The strategy of buying Ampco-Pittsburgh (AP) shares after a revenue drop quarter-over-quarter on the financial report release date and holding for 30 days resulted in no return over the past three years. The strategy had a CAGR of 0.00% and an excess return of -51.85%, significantly underperforming the benchmark return of 51.85%. Additionally, the strategy had a maximum drawdown of 0.00% and volatility of 0.00%, indicating a risk-averse approach but failing to generate any returns.

CEO Commentary

Brett McBrayer, CEO of Ampco-Pittsburgh, highlighted strategic progress despite Q4 2025 non-cash charges from exiting the UK cast roll business. He emphasized that the closure is expected to yield $7–8 million annual EBITDA improvements and shift 50% of former UK volume to the Sweden facility.
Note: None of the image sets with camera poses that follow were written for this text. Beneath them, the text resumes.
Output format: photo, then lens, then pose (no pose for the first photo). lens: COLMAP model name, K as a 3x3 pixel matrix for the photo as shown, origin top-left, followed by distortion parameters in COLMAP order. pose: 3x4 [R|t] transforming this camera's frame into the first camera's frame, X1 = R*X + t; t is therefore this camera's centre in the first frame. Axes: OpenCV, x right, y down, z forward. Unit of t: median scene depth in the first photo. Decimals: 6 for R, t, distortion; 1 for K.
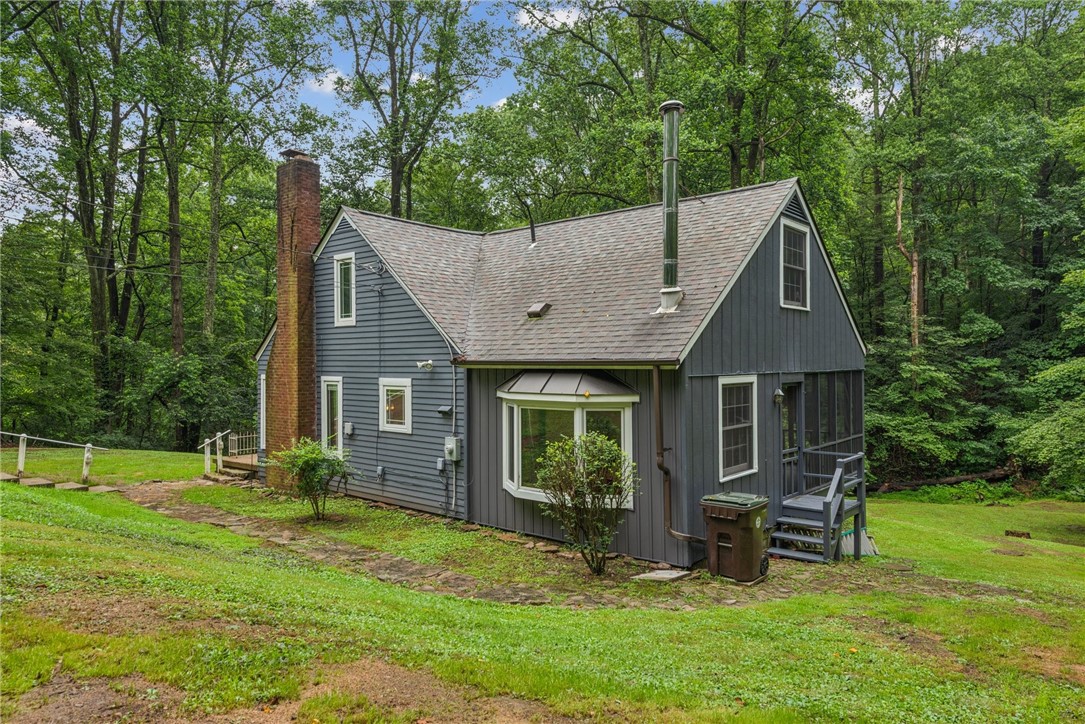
lens RADIAL K [[704.5, 0, 545.8], [0, 704.5, 359.2], [0, 0, 1]] dist [0.005195, 0.000599]
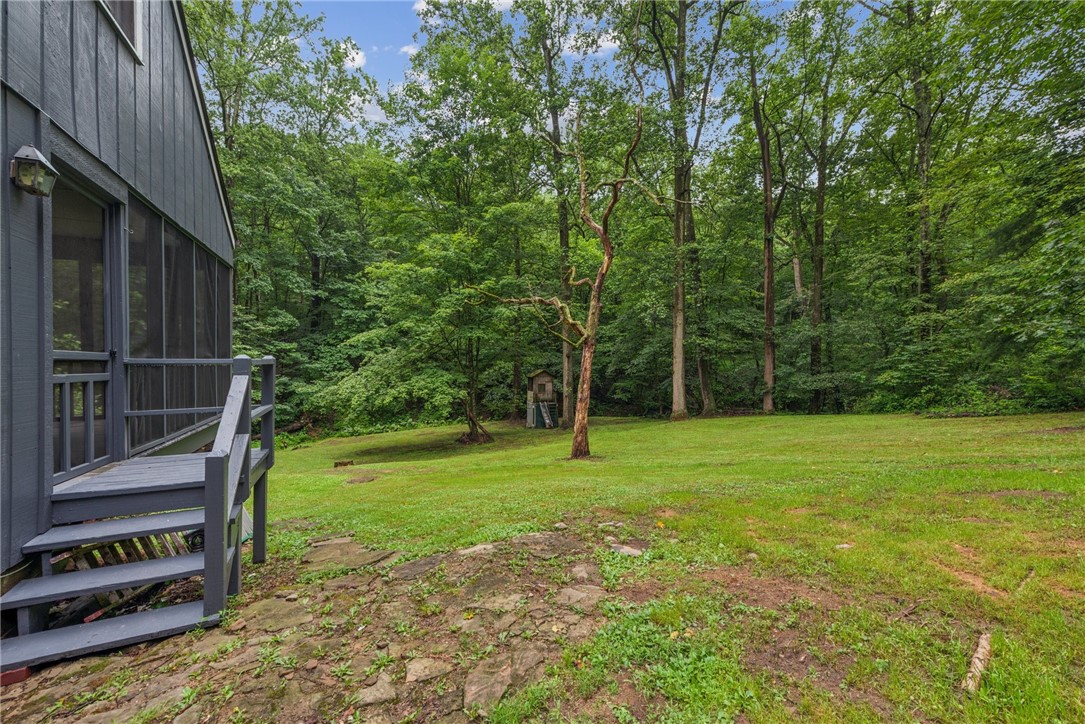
lens RADIAL K [[429.4, 0, 549.9], [0, 429.4, 367.2], [0, 0, 1]] dist [0.012576, -0.000430]
pose [[0.406423, -0.001737, 0.913683, 0.069816], [-0.003998, 0.999985, 0.003680, 0.041229], [-0.913676, -0.005148, 0.406410, 0.200815]]
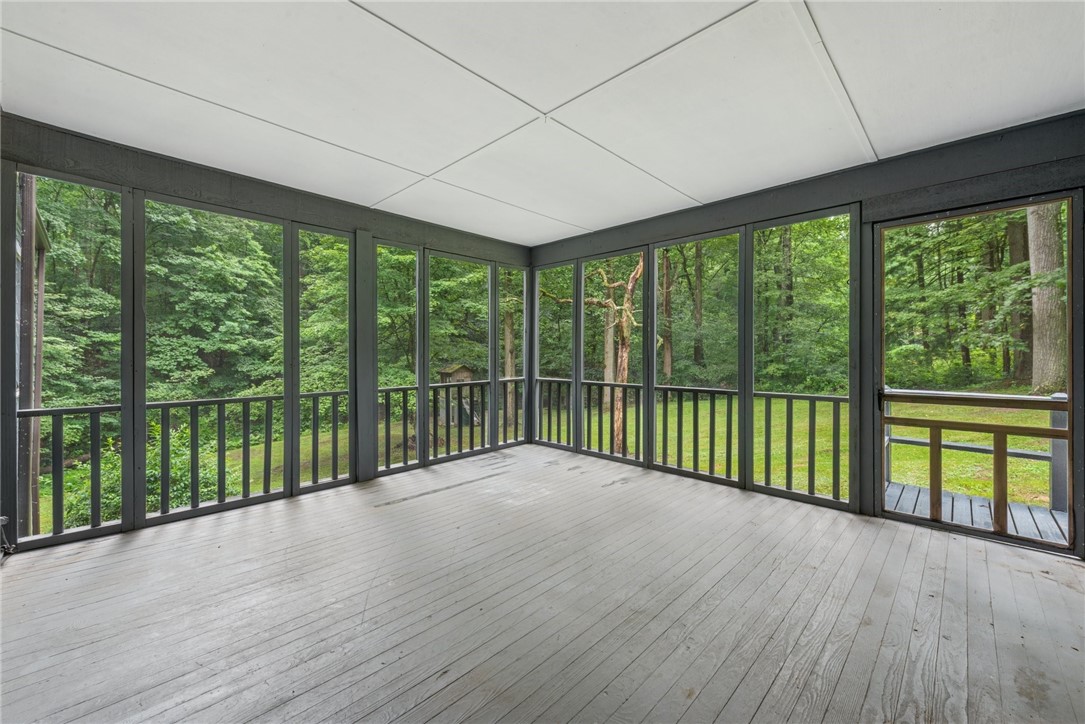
lens RADIAL K [[429.4, 0, 534.2], [0, 429.4, 352.9], [0, 0, 1]] dist [0.012576, -0.000430]
pose [[0.051239, 0.007341, 0.998659, 0.035769], [0.001955, 0.999970, -0.007451, 0.033498], [-0.998684, 0.002334, 0.051224, 0.366010]]
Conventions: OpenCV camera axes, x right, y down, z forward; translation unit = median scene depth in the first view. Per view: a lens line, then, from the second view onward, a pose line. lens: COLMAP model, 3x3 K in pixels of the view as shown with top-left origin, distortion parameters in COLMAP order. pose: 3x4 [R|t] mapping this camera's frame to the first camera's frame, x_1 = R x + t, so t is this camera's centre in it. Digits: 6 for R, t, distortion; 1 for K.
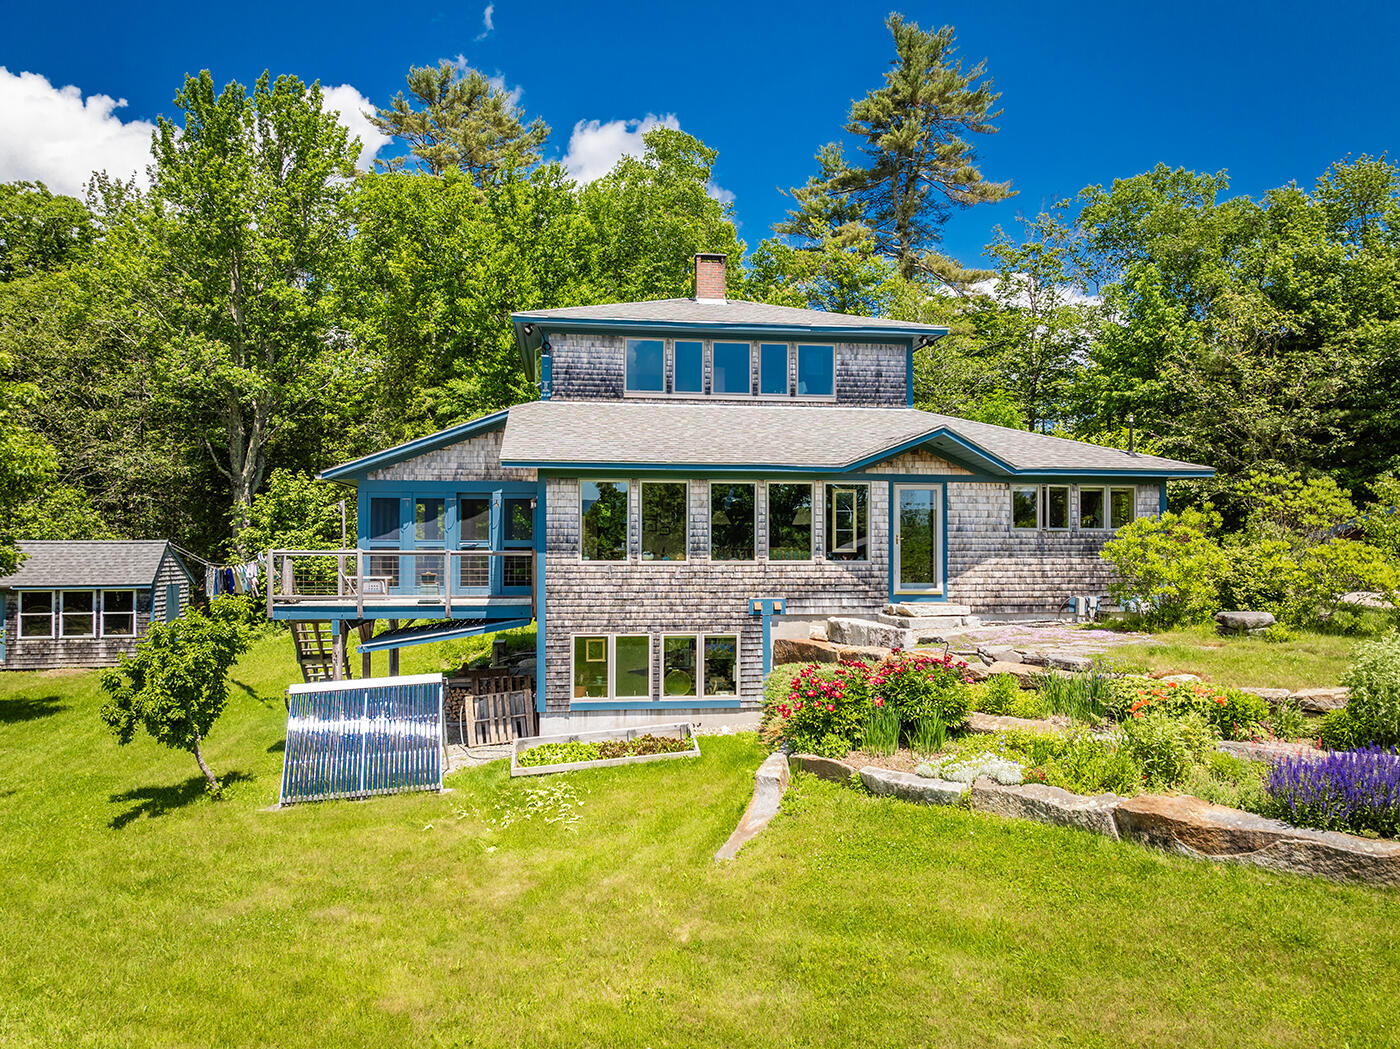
lens RADIAL K [[994.9, 0, 697.6], [0, 994.9, 536.0], [0, 0, 1]] dist [-0.034927, 0.013268]
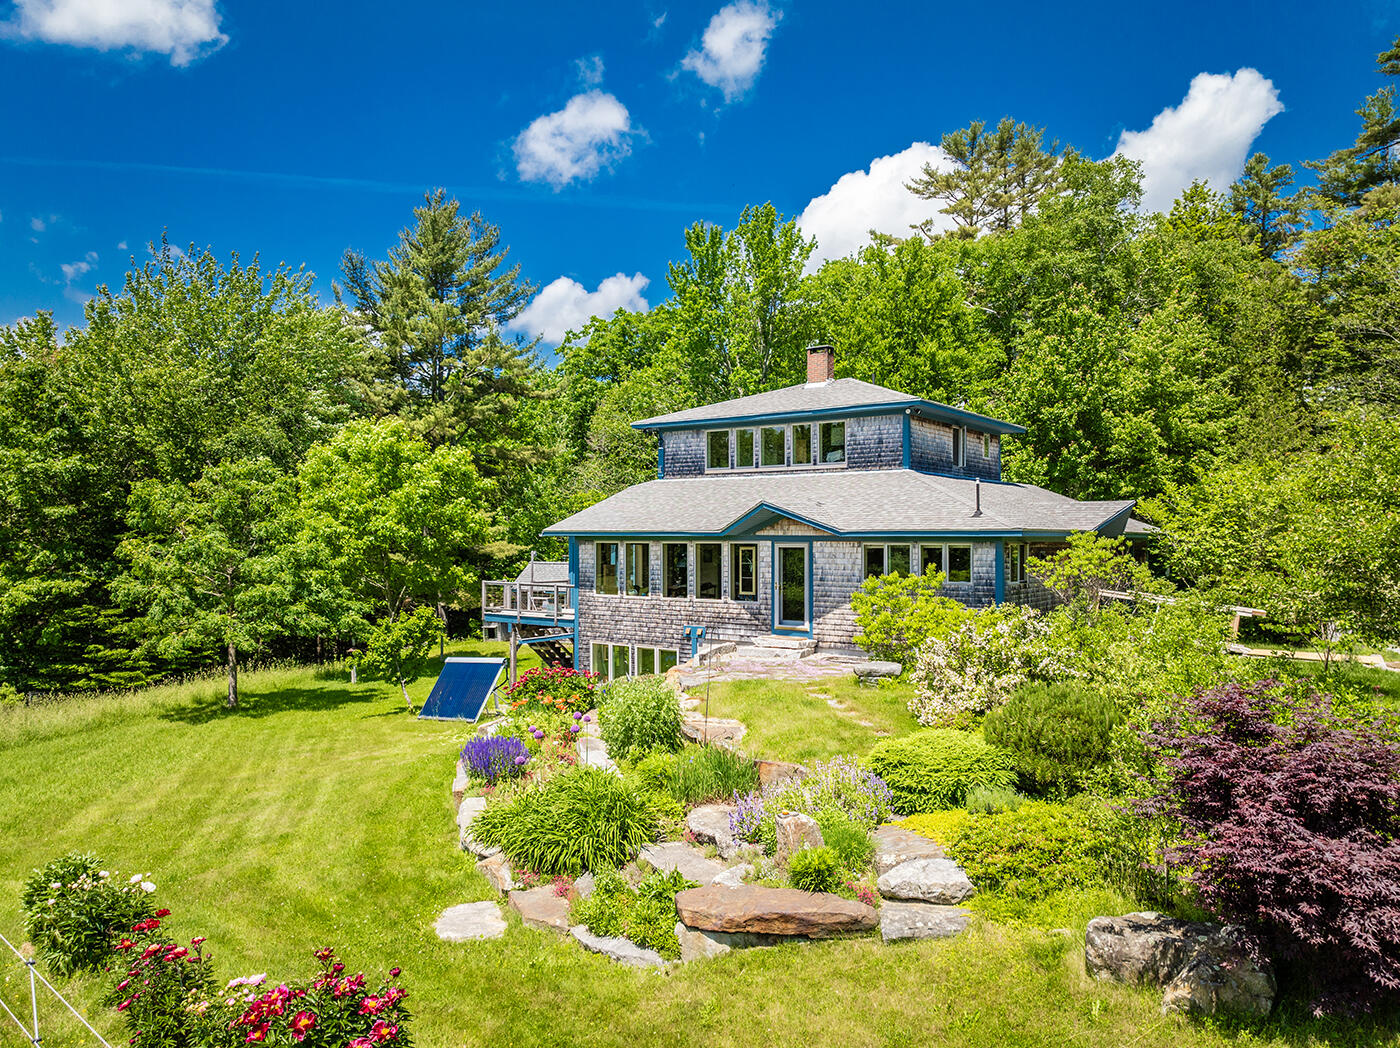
lens RADIAL K [[994.9, 0, 705.5], [0, 994.9, 523.5], [0, 0, 1]] dist [-0.034927, 0.013268]
pose [[0.722773, -0.010676, -0.691003, 1.009579], [0.000866, 0.999894, -0.014542, -0.058094], [0.691085, 0.009912, 0.722705, 0.006419]]
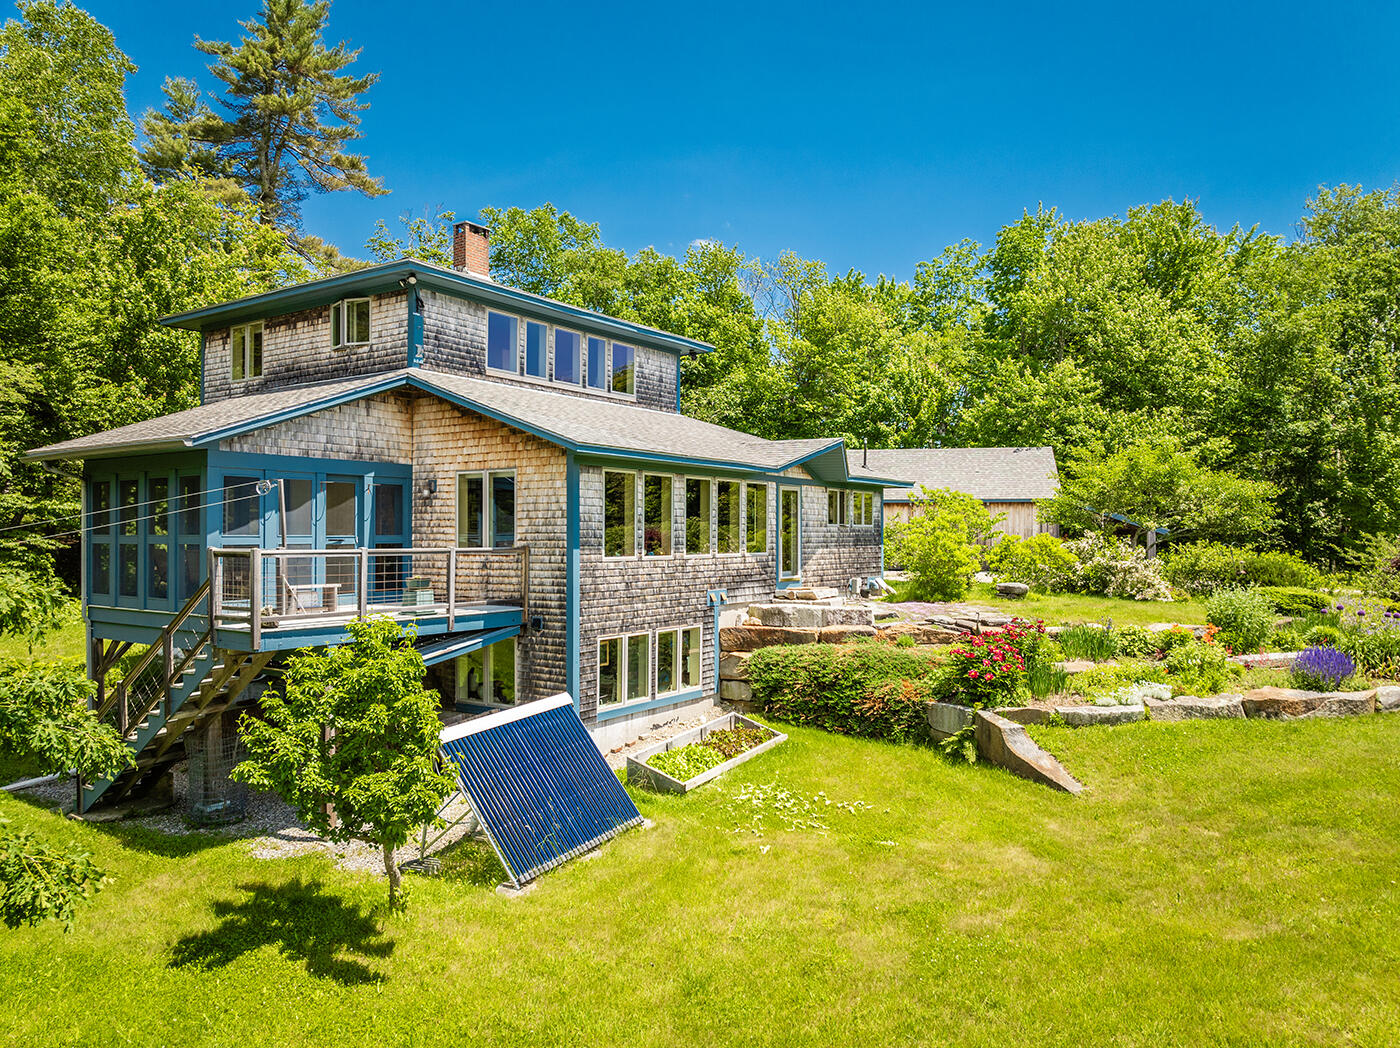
lens RADIAL K [[994.9, 0, 692.6], [0, 994.9, 526.0], [0, 0, 1]] dist [-0.034927, 0.013268]
pose [[0.669510, 0.004667, 0.742788, -0.703029], [-0.000091, 0.999981, -0.006201, 0.001905], [-0.742803, 0.004084, 0.669498, 0.307950]]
The Air and Liquid Processing segment showed growth, with record adjusted operating income and four consecutive years of revenue increases. McBrayer noted a 54% three-year rise in adjusted EBITDA, signaling optimism about long-term earnings power. Challenges included steel market slowdowns and overhead absorption issues, but the tone remained cautiously optimistic, focusing on operational restructuring and market positioning.

Guidance

Ampco-Pittsburgh expects the UK facility closure to deliver $7–8 million annual EBITDA benefits post-restructuring. The CEO stated the company anticipates emerging from the steel market slowdown, with Air and Liquid Processing driving growth. Forward-looking statements include confidence in operational improvements from the Sweden facility integration and ongoing cost discipline. No specific 2026 financial targets were provided, but the guidance emphasizes EBITDA recovery and leveraging the Air and Liquid Processing segment’s momentum. The company remains cautious about global economic conditions and potential asbestos liabilities but projects strategic actions will enhance long-term profitability.

Additional News

Ampco-Pittsburgh’s recent restructuring includes the exit of its UK cast roll business, generating $7–8 million in annual EBITDA savings. The company also recorded a $11.9 million non-cash asbestos revaluation charge, underscoring long-term liability risks. CEO Brett McBrayer emphasized strategic shifts, including redirecting UK production to Sweden and focusing on the Air and Liquid Processing segment’s growth. These moves aim to stabilize operations amid steel market headwinds and overhead absorption challenges.